Ramazan Kurbanov, who lives near the school, was among the first who came running.

"The corridor on the second floor was on fire and the only way to get the children out was through the windows," he said. "The fire crews that arrived on the spot had no ladders with them, and we, the neighbors, brought them ours."

The rescue operation was slowed as each child had to be awakened individually because they could not hear the alarms, witnesses said.

"When seemingly all the children had been rescued from several dormitories, someone shouted that some of them could be hiding under beds, and the firemen climbed into the windows again. Indeed, several scared kids were saved then from under the furniture," Kurbanov said.

Girls and boys slept in separate dormitories, explaining why the children who died were all boys, most of them among the youngest at the school, emergency officials said. The pupils ranged in age from 7 to 14.

It took three hours for 17 firefighting crews to put out the fire, which was fanned by high winds.

On Thursday morning, thin smoke still swirled from the debris on the school's second floor. Charred children's shoes and boots were scattered across the floor.

The ground floor, where the classrooms were located, looked almost intact except for the shattered windows.

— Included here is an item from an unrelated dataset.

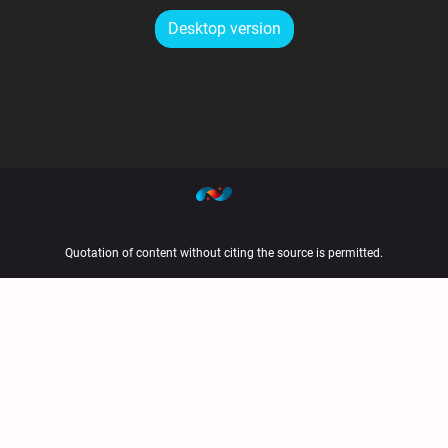
Desktop version
Quotation of content without citing the source is permitted.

Of the school's 220 students, only 159 were sleeping there the night of the fire, Dagestani officials said.

The children's parents rushed to the school Thursday morning. Women sobbed loudly on the street outside, but some of them calmed down when municipal officials standing near the scorched school told them that their children were alive. All the surviving children were taken to Makhachkala hospitals, and the officials had lists of who was where. Some of the children were released to their parents Thursday.

Kasyanov said Thursday that the fire in the Makhachkala school seems to be part of systemic problem.

He ordered the Education Ministry to check all Russian schools for fire safety and the conditions of their electrical systems. Earlier this week, the ministry told Izvestia that 700 schools had been damaged by fire in 2002.

According to Emergency Situations Ministry figures, 750 Russian children died in fires last year, not all in schools.

Deputy Prosecutor General Sergei Fridinsky traveled Thursday to Makhachkala to head the investigation.

President Vladimir Putin said the authorities will do everything in their power to help the families of the dead and injured children.

"These are our common children, this is our common tragedy," Putin said in remarks read by an anchor on Channel One television.

State Duma members stood in memory of the dead children Thursday.

"The Americans in these several days lost fewer people [in Iraq], than we did in two or three days when a total of 50 children died in fires," Deputy Valery Dorogin said, according to Interfax.

A day of mourning was declared in Dagestan on Friday, when the dead children will be buried, Interfax reported, citing the speaker of the republic's parliament, Mukhu Aliyev. Several bodies still have not been identified, he said.